Challenges by the tribunal were rare in the Brazilian experience. During approximately five years of the Competition Law, which instituted the pre-merger control regime, only three transactions had been called up for review by the tribunal. As of 2018, however, there has been a significant increase in the number of challenged cases: with 12 precedents in this direction today - three in 2020 alone -, the possibility of requests for review by Cade’s Administrative Tribunal can no longer be considered remote, especially in merger cases that are complex from a competition standpoint.

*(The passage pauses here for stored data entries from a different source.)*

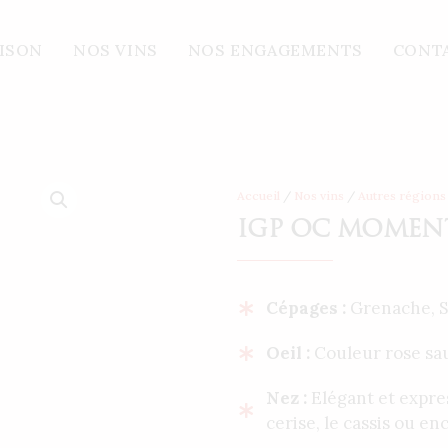
MENT DE PLAISIR rosé 75cl Vis – 2023
AISON
NOS VINS
NOS ENGAGEMENTS
CONT
Accueil
/
Nos vins
/
Autres régions
IGP OC MOMENT D
Cépages :
Grenache, S
Oeil :
Couleur rose sau
Nez :
Elégant et expres
cerise, le cassis ou en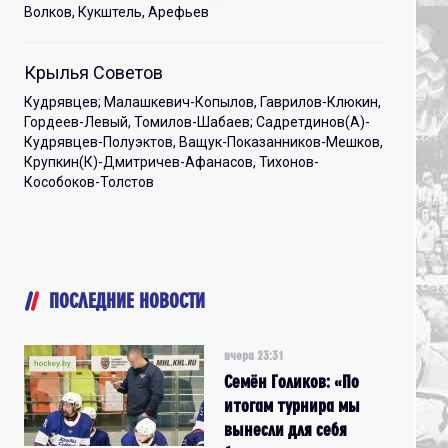
Волков, Кукштель, Арефьев
Крылья Советов
Кудрявцев; Малашкевич-Копылов, Гаврилов-Клюкин,
Гордеев-Левый, Томилов-Шабаев; Садретдинов(А)-
Кудрявцев-Полуэктов, Ващук-Показанников-Мешков,
Крупкин(К)-Дмитричев-Афанасов, Тихонов-
Кособоков-Толстов
ПОСЛЕДНИЕ НОВОСТИ
вчера 23:31
Семён Голиков: «По
итогам турнира мы
вынесли для себя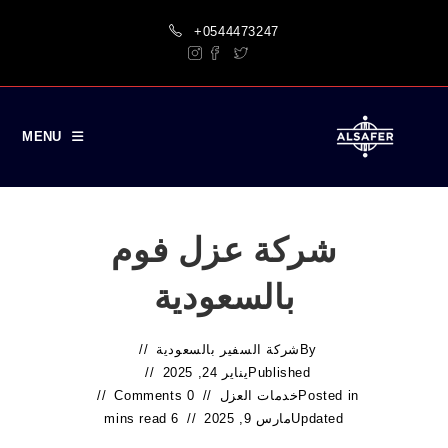
Ski
+0544473247
t
conten
MENU
شركة عزل فوم
بالسعودية
By
شركة السفير بالسعودية
Published
يناير 24, 2025
Posted in
خدمات العزل
0 Comments
Updated
مارس 9, 2025
6 mins read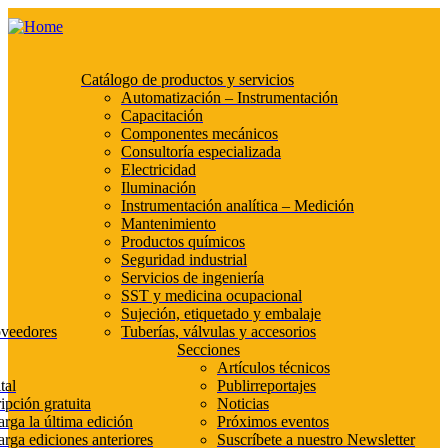
Catálogo de productos y servicios
Automatización – Instrumentación
Capacitación
Componentes mecánicos
Consultoría especializada
Electricidad
Iluminación
Instrumentación analítica – Medición
Mantenimiento
Productos químicos
Seguridad industrial
Servicios de ingeniería
SST y medicina ocupacional
Sujeción, etiquetado y embalaje
oveedores
Tuberías, válvulas y accesorios
Secciones
Artículos técnicos
tal
Publirreportajes
ipción gratuita
Noticias
rga la última edición
Próximos eventos
rga ediciones anteriores
Suscríbete a nuestro Newsletter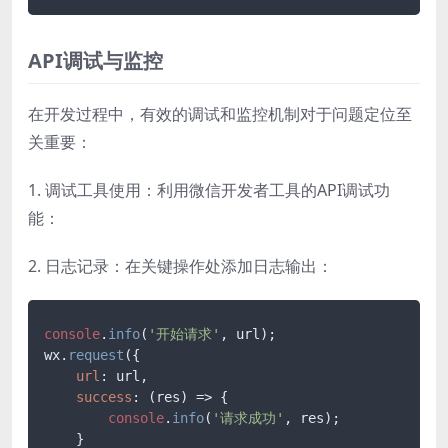
API调试与监控
在开发过程中，有效的调试和监控机制对于问题定位至
关重要：
1. 调试工具使用：利用微信开发者工具的API调试功
能：
2. 日志记录：在关键操作处添加日志输出：
console
.
info
(
'开始请求'
, url);

wx.
request
({

url
: url,

success
: 
(
res
) =>
 {

console
.
info
(
'请求成功'
, res);

    }
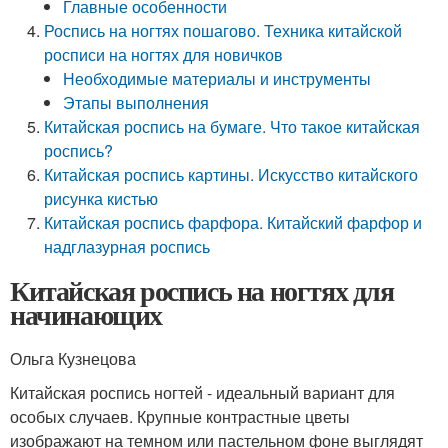
Главные особенности
Роспись на ногтях пошагово. Техника китайской
росписи на ногтях для новичков
Необходимые материалы и инструменты
Этапы выполнения
Китайская роспись на бумаге. Что такое китайская
роспись?
Китайская роспись картины. Искусство китайского
рисунка кистью
Китайская роспись фарфора. Китайский фарфор и
надглазурная роспись
Китайская роспись на ногтях для
начинающих
Ольга Кузнецова
Китайская роспись ногтей - идеальный вариант для
особых случаев. Крупные контрастные цветы
изображают на темном или пастельном фоне выглядят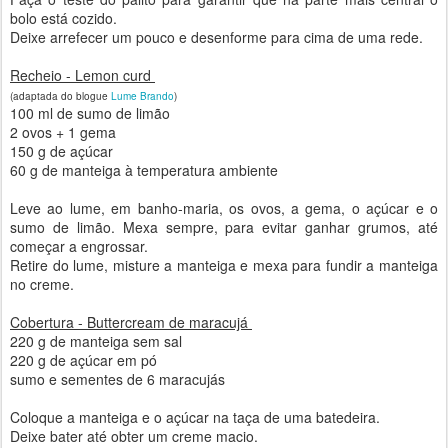
bolo está cozido.
Deixe arrefecer um pouco e desenforme para cima de uma rede.
Recheio - Lemon curd
(adaptada do blogue
Lume Brando
)
100 ml de sumo de limão
2 ovos + 1 gema
150 g de açúcar
60 g de manteiga à temperatura ambiente
Leve ao lume, em banho-maria, os ovos, a gema, o açúcar e o
sumo de limão. Mexa sempre, para evitar ganhar grumos, até
começar a engrossar.
Retire do lume, misture a manteiga e mexa para fundir a manteiga
no creme.
Cobertura - Buttercream de maracujá
220 g de manteiga sem sal
220 g de açúcar em pó
sumo e sementes de 6 maracujás
Coloque a manteiga e o açúcar na taça de uma batedeira.
Deixe bater até obter um creme macio.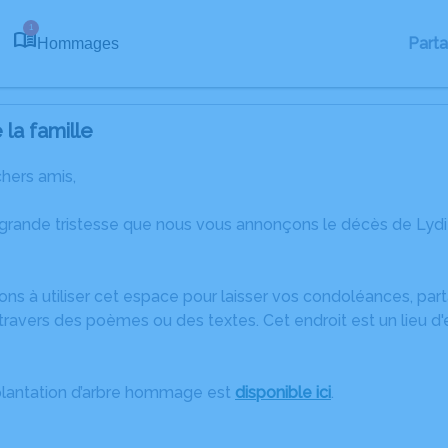
1
Part
Hommages
la famille
chers amis,
 grande tristesse que nous vous annonçons le décès de Ly
ons à utiliser cet espace pour laisser vos condoléances, pa
ravers des poèmes ou des textes. Cet endroit est un lieu d
plantation d’arbre hommage est
disponible ici
.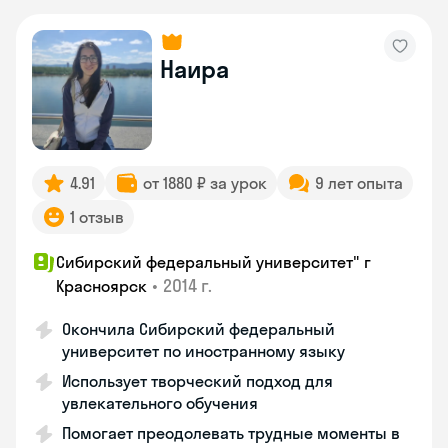
Наира
4.91
от 1880 ₽ за урок
9 лет опыта
1 отзыв
Сибирский федеральный университет" г
•
2014 г.
Красноярск
Окончила Сибирский федеральный
университет по иностранному языку
Использует творческий подход для
увлекательного обучения
Помогает преодолевать трудные моменты в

The vast majority of the challenged transactions to date involve merger filings reviewed under the non-fast track procedure, but transactions under the fast-track procedure may also be subject to being called up by the tribunal, which must take place at the request of one of Cade’s Commissioners in a reasoned dispatch, subject to ratification by CADE’s panel.

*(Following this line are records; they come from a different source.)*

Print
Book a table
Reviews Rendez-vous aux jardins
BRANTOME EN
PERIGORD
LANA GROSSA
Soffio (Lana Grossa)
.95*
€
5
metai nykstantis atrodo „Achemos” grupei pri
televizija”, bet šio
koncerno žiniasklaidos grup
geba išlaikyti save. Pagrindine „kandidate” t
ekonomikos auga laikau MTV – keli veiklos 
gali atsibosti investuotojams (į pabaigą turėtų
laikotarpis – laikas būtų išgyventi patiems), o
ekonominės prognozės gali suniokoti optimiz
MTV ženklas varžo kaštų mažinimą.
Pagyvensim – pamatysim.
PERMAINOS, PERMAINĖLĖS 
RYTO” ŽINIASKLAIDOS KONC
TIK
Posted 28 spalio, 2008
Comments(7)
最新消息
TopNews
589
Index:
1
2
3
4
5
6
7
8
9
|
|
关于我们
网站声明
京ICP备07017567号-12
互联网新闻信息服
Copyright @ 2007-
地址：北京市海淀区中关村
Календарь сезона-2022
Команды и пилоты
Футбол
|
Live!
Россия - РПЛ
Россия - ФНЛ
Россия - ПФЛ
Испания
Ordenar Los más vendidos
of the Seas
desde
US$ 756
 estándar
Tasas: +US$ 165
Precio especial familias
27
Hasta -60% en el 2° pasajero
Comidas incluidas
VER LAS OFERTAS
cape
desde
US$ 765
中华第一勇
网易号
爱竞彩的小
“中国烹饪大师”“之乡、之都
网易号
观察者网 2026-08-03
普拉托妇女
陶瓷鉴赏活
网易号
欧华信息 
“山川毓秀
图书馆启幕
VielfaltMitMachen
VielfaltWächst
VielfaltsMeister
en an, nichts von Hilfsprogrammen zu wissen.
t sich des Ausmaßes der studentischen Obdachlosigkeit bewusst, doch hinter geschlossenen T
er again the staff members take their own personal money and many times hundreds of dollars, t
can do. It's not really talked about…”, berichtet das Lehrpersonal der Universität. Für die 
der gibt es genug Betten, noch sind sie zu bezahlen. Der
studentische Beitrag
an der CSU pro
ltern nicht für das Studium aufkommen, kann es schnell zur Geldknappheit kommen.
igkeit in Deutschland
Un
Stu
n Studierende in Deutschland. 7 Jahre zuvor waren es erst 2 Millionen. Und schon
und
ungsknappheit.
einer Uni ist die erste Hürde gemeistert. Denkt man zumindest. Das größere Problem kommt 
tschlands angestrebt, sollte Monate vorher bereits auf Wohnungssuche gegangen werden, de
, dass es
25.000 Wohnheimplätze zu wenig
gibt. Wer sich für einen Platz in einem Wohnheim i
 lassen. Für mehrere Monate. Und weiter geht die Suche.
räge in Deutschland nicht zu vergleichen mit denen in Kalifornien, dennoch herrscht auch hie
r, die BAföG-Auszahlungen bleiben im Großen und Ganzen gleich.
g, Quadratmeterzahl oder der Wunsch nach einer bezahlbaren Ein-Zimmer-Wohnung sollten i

The order requesting the review of a merger case does not mean a ruling on the merits of the case, but only the existence of reasoned doubt as to whether the transaction can be approved. According to Cade’s case law, the tribunal’s justifications for challenging a merger case include: (i) a more careful review of the relevant markets affected, including markets rarely analyzed by Cade; (ii) discussions regarding the dismissal of transactions that may potentially affect competition; (iii) high market shares; (iv) inaccuracies in the data presented to the SG; and (v) facts supervening the SG's clearance.
When calling up a merger filing, the tribunal must decide whether to uphold the SG's decision for unconditional clearance, approve it with restrictions, or even block it. So far, the tribunal has upheld the SG's unconditional clearance decision in all cases called up for review, except for one that is still under analysis by Cade.
Companies should be aware that a merger filing may be reviewed by both bodies at Cade, which will entail a longer review period until the clearance decision, even going beyond the 30 days deadline for fast-track cases, and may postpone the date initially foreseen for closing the deal.